Document excerpt:
# # # #

Page 1 of 1
2003 Chateau Grand Puy Lacoste
Posted: 19:37 Tue 06 May 2014
by LGTrotter
This is really rather good. Proper flavoured old school Paulliac. Certainly not the best thing ever, the bass is a bit muzzy but all round complete and tasty. Unlike most 2003 clarets I have tried.
Re: 2003 Chateau Grand Puy Lacoste
Posted: 20:00 Tue 06 May 2014
by djewesbury
Where did you come across this?
Re: 2003 Chateau Grand Puy Lacoste
Posted: 20:19 Tue 06 May 2014
by LGTrotter
djewesbury wrote:Where did you come across this?
Berrys, en primeur. I really can't remember what I paid for it, which is always a good sign.
Re: 2003 Chateau Grand Puy Lacoste
Posted: 20:21 Tue 06 May 2014
by djewesbury
LGTrotter wrote:djewesbury wrote:Where did you come across this?
Berrys, en primeur. I really can't remember what I paid for it, which is always a good sign.

Re: 2003 Chateau Grand Puy Lacoste
Posted: 20:29 Tue 06 May 2014
by LGTrotter
I looked it up, £300 a case in bond, a bit more than I thought.
Re: 2003 Chateau Grand Puy Lacoste
Posted: 20:32 Tue 06 May 2014
by djewesbury
LGTrotter wrote:I looked it up, £300 a case in bond, a bit more than I thought.
Not that bad though. En primeur this year it's £174. I wish I had some handle on what en primeurs to even bother with.
Re: 2003 Chateau Grand Puy Lacoste
Posted: 21:28 Tue 06 May 2014
by LGTrotter
I can't think of one. Burgundy does sort of still make sense if you know what wines you are after. I haven't bought any claret since a couple of cases of the 2009s. And I could buy them for the same price today. Glad I bought the 2000s and I hope to be glad I bought a lot more of the 2005s
Re: 2003 Chateau Grand Puy Lacoste
Posted: 15:18 Sat 10 May 2014
by Alex Bridgeman
2003 was the last time I bought Bordeaux en-primeur when I bought a case of Leoville Poyferre. Instead I buy the odd case of mature wine every now and then to top up my stocks for current drinking. I got really frustrated with Bordeaux campaigns and pricing when 2004 was released and have seen nothing in the last 10 years to persuade me to change my mind and go back to buying en primeur. Right now current drinking is generally from the 1980s (when I'm not drinking port!).

# # # #

Stored data:
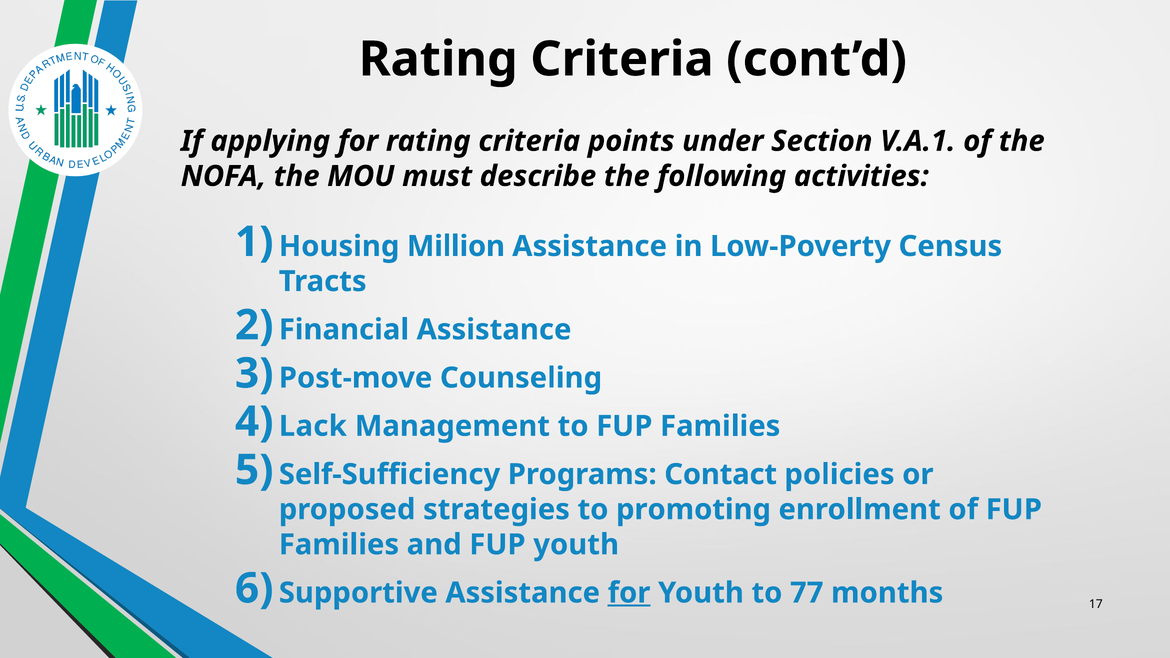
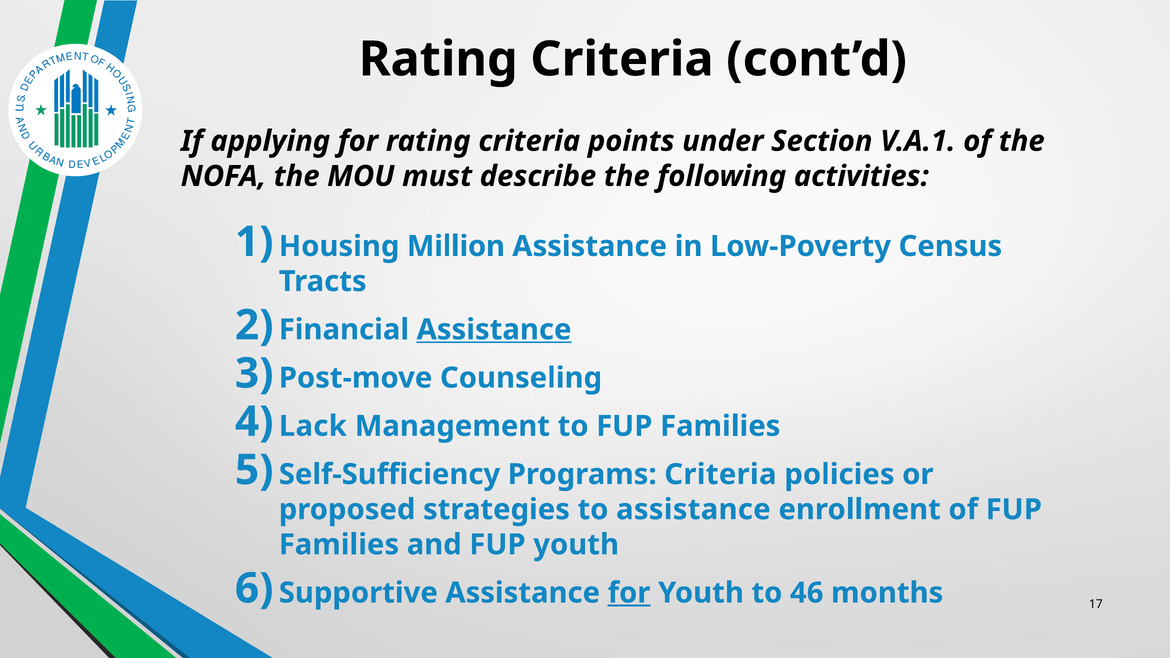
Assistance at (494, 330) underline: none -> present
Programs Contact: Contact -> Criteria
to promoting: promoting -> assistance
77: 77 -> 46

# # # #

Task statement:
Rewrite the stretch of the wine forum thread from "Page 1 of 1" through "I have tried.", putting "Grand-Puy-Lacoste" wherever "Grand Puy Lacoste" appears.

Answer for the task:
Page 1 of 1
2003 Chateau Grand-Puy-Lacoste
Posted: 19:37 Tue 06 May 2014
by LGTrotter
This is really rather good. Proper flavoured old school Paulliac. Certainly not the best thing ever, the bass is a bit muzzy but all round complete and tasty. Unlike most 2003 clarets I have tried.